C'est un facteur qui revient souvent: l’administratif empoisonne le quotidien des enseignants?
Lorsque j’ai commencé, je recevais une enveloppe de 200 francs pour faire les achats que l'on souhaitait pour notre classe. On nous faisait confiance. On ne nous demandait même pas la feuille de retour. Aujourd’hui, il faut le ticket et remplir des tableaux compliqués en ligne; tout devient plus administratif. Je ne me fais pas rembourser 10 francs de dépenses, comme beaucoup d'autres collègues. Ça nous prend trop de temps.

«Ce temps qu’on consacre à la paperasse, c’est du temps qu’on ne consacre pas à un élève»

Et nous avons peur de tout, de savoir si nous avons pris toutes les précautions. Comme tout est protocolé, cela met une pression en plus.
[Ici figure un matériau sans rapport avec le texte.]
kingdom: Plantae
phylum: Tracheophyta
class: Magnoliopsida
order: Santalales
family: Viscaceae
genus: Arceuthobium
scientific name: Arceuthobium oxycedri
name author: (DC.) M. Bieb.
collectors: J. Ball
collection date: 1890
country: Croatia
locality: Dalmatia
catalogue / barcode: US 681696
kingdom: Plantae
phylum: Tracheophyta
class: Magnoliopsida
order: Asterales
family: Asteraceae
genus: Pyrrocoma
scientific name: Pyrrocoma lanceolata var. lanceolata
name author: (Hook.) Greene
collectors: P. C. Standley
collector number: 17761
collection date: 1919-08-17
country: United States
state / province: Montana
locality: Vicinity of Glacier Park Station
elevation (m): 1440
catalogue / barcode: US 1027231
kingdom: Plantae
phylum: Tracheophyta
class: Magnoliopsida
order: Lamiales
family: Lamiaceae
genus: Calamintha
Pour finir, vous ressentez un certain mépris de la classe politique?
J’ai l’impression que nos autorités ne se rendent pas compte. Derrière ces millions à économiser, il y a des êtres humains. Derrière une coupe, il y aura un enfant qui perdra une aide ou un prof qui s'ajoutera une période pour ne pas perdre d’argent. C’est un équilibre qu’il ne faut pas trop chambouler.

«J’ai l’impression que le secteur est déjà à fond»

Aujourd’hui, je me dis: où on va. Je me remémore ce panneau aperçu sur les réseaux sociaux qui disait: mépris des classes. Ou un autre qui disait: Conseil d’Etat en limousine, classes en ruines.